O I know I have been nasty here in crituqe so this is possibly waving the proverbial red rag before the bull LOL!! But here are some piccies of Dana.

Fire away











































Well??


----------



## alucard (Dec 8, 2006)

Dana looks a little "downhill" Do you have any other pics of Dana standing still and square?


----------



## Kiki (Feb 7, 2007)

Whats that supposed to mean? She's not sway back if thats what you mean...........She has got quite low withers though


----------



## alucard (Dec 8, 2006)

Downhill means that their butt is higher than their withers. It's sometimes sought after because horses with that tend to have smoother trots.


----------



## Sara (Jul 6, 2007)

Yeah, can't really critique those, sorry. Cute mare though.


----------



## aussie (Oct 18, 2007)

I agree, looks downhill to me, work a lot on her topline and she should be quite nice!


----------



## Kiki (Feb 7, 2007)

Well her trot is glass smooth...........But her canter isnt LOL!!!!

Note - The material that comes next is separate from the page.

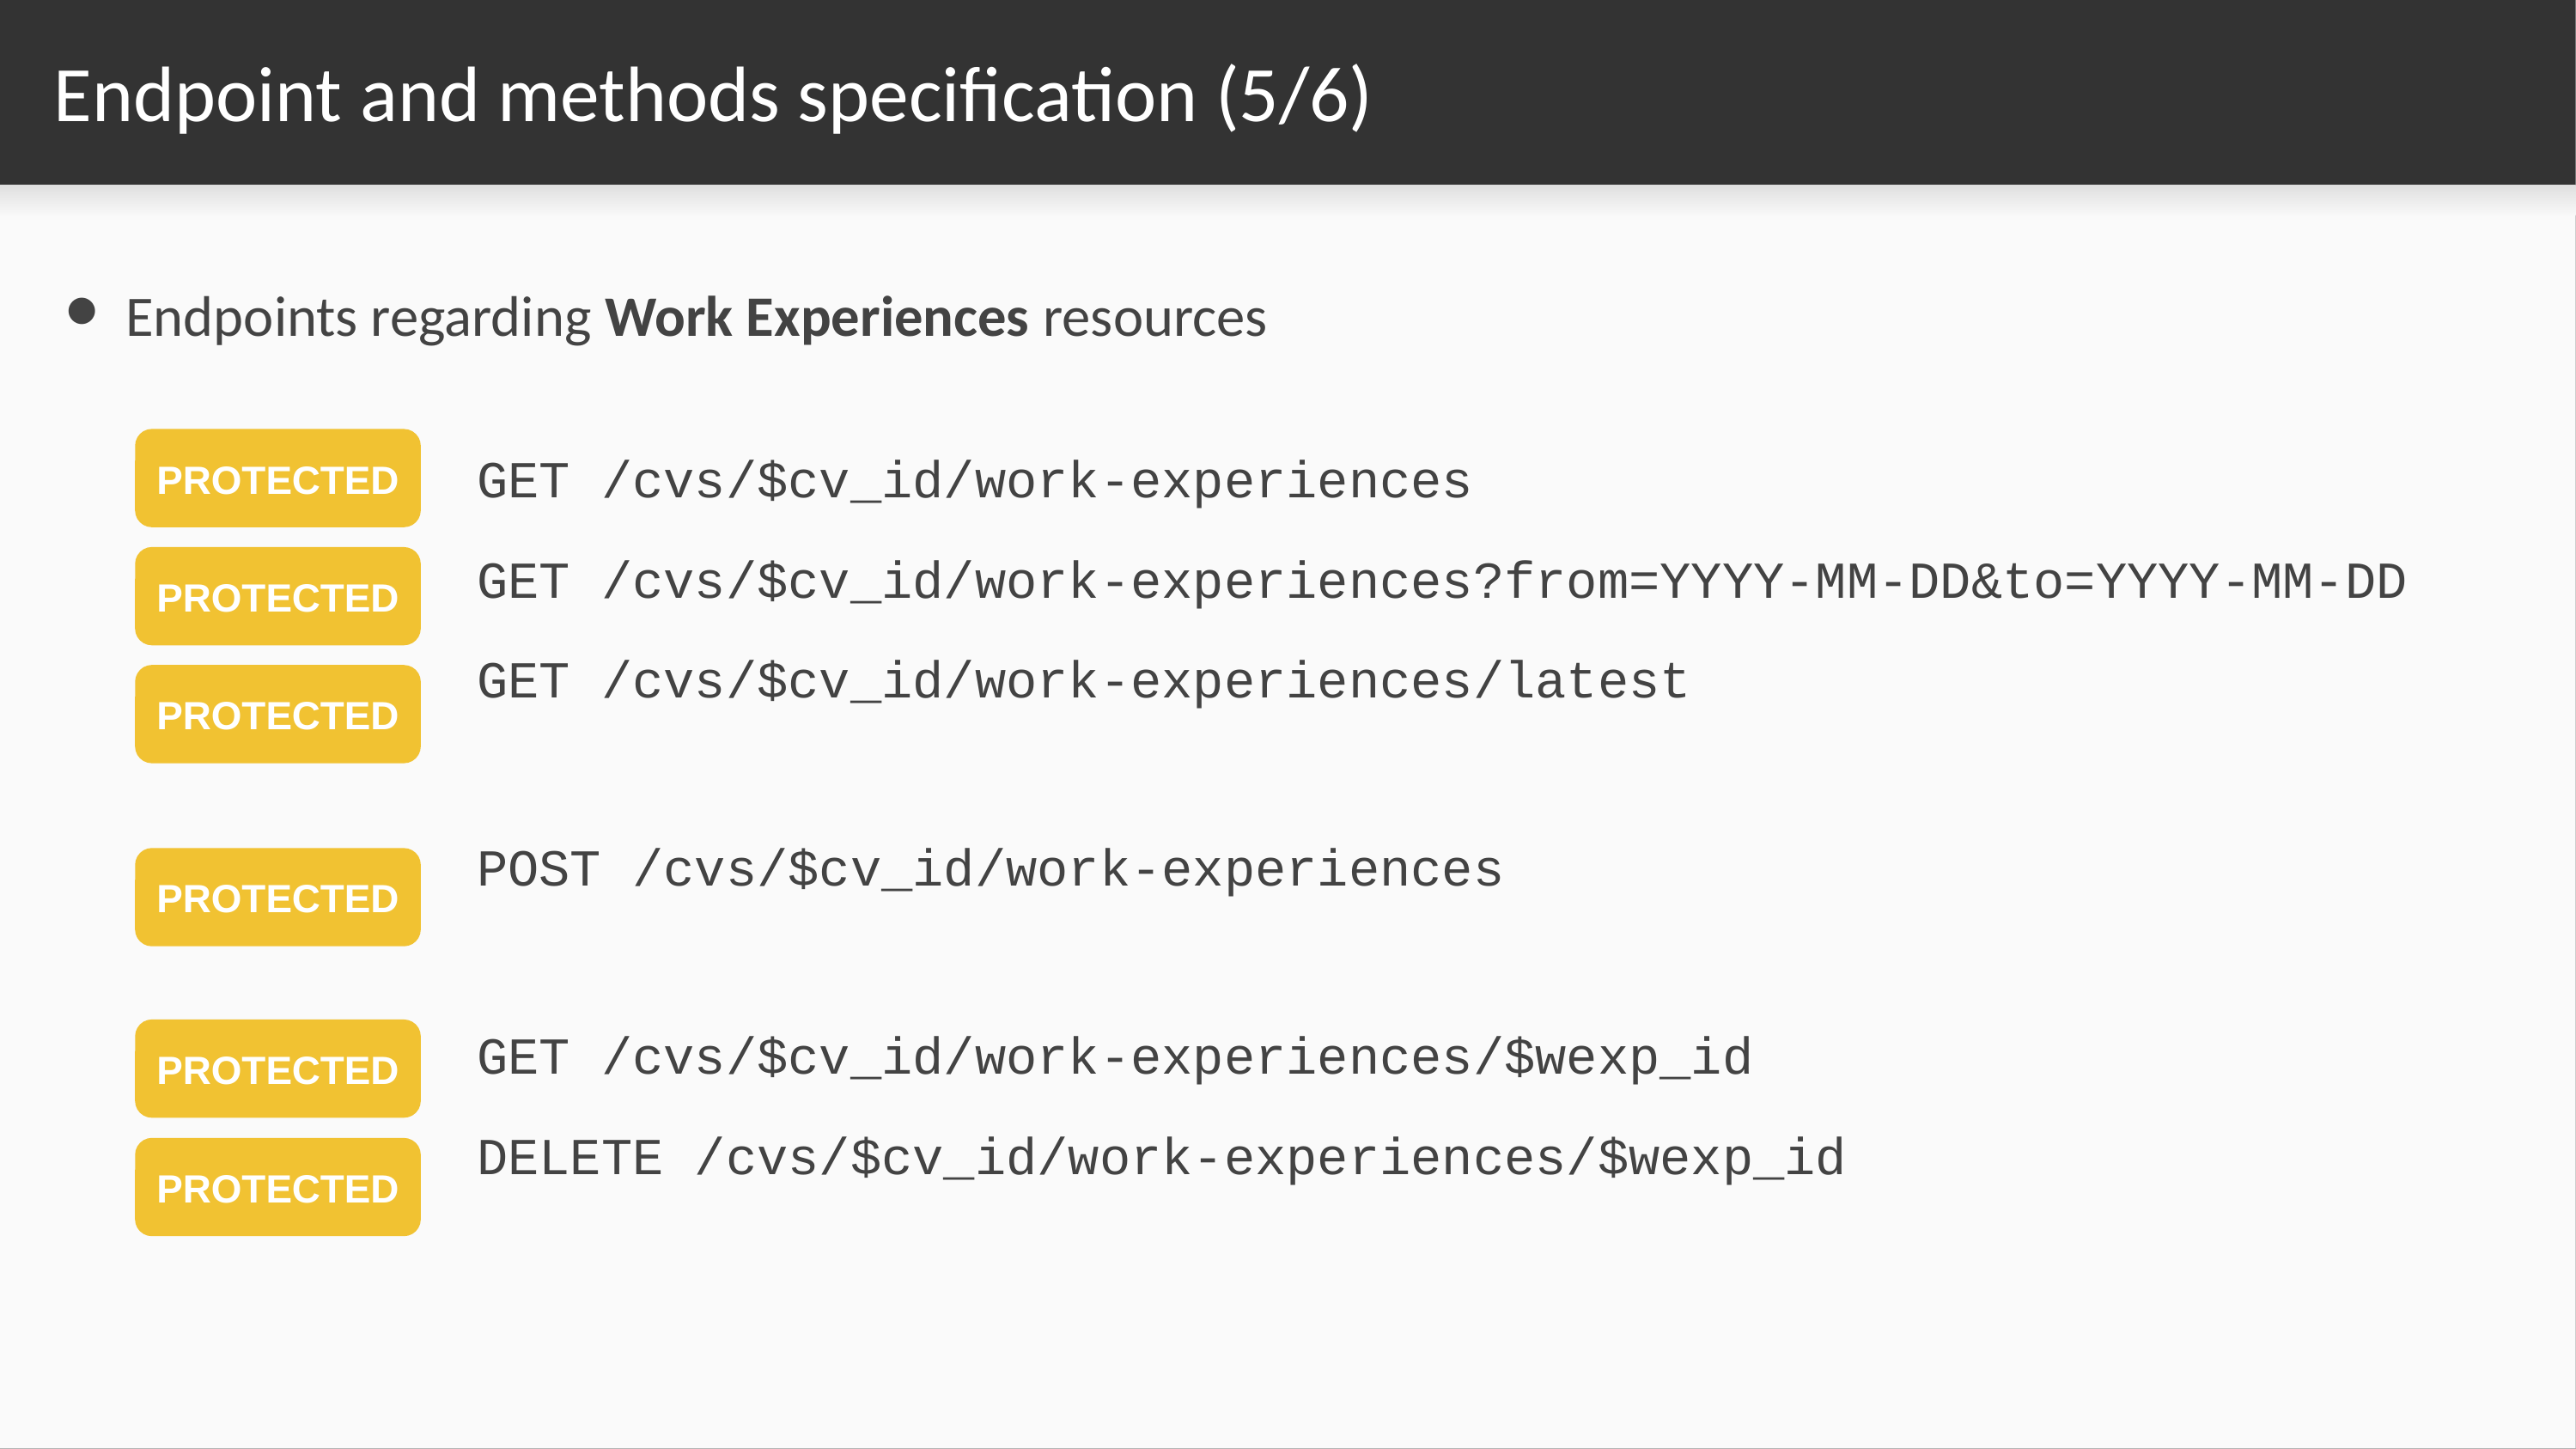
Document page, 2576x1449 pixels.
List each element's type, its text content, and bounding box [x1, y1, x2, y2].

Hey aussie how do you work on her topline? Like what excersises can I do?


----------



## Kiki (Feb 7, 2007)

Here are some more piccies for you to crituqe

























So what do you think apart from the fact she is so fat she looks like a QH?


----------



## FGRanch (Feb 9, 2008)

I'm not a huge fan of her front legs. Her knees don't look exactly straight.


----------



## LinRodeo (Jan 30, 2008)

Think she looks sweet. Nice coloring and a pretty face, but her mane and tail are sad.


----------



## JustDressageIt (Oct 4, 2007)

She's pretty!
Just a couple things:
- Needs a little more topline muscle (working her in a frame will do this)
- Neck is set a little low on her wither


Can you set her up square? The way she's standing in the third picture of the second set of pictures makes her look like she's standing inder herself with her hind legs...

Pretty color though!


----------



## my2geldings (Feb 18, 2008)

Hi,
The photos are difficult to give a critique on because they are so small and the horse isnt standing properly for a critique.

From what I can see, the mane thing that stands up to me is the angle of her back legs, I'll assume is just poor standing position in that particular photo and not a problem with her build or other condition.

Her head and neck are not proportionate to her body. I don't find her build downhill as much as it has been described. I do find her a it long tho.

It is difficult to give much more for critique due to the poor quality of the photos. I strongly recommend just getting more and posting them on here.

Cheers


----------



## Kiki (Feb 7, 2007)

Thanks guys.
About her mane and tail. I have no idea what to do but keep them brushed and washed. Tips would be helpful.

Her knees are not crooked its just that picture and I will try to get more piccies. 
i can do very little about photo size as the photos are taken with my phone, although I may be able to hire a digital camera and get some decent ones. 

I am aware she needs work on her topline but because of the horse flu very little work has been done.


----------



## Harlee rides horses (Jan 13, 2008)

Personally, I'm not fond of her conformation, I do like her color though.

She has a rather flat and long back. She need muscling more than anything, and that can work wonders for you.


----------



## Kiki (Feb 7, 2007)

Thanks. Any mane and tail tips?


----------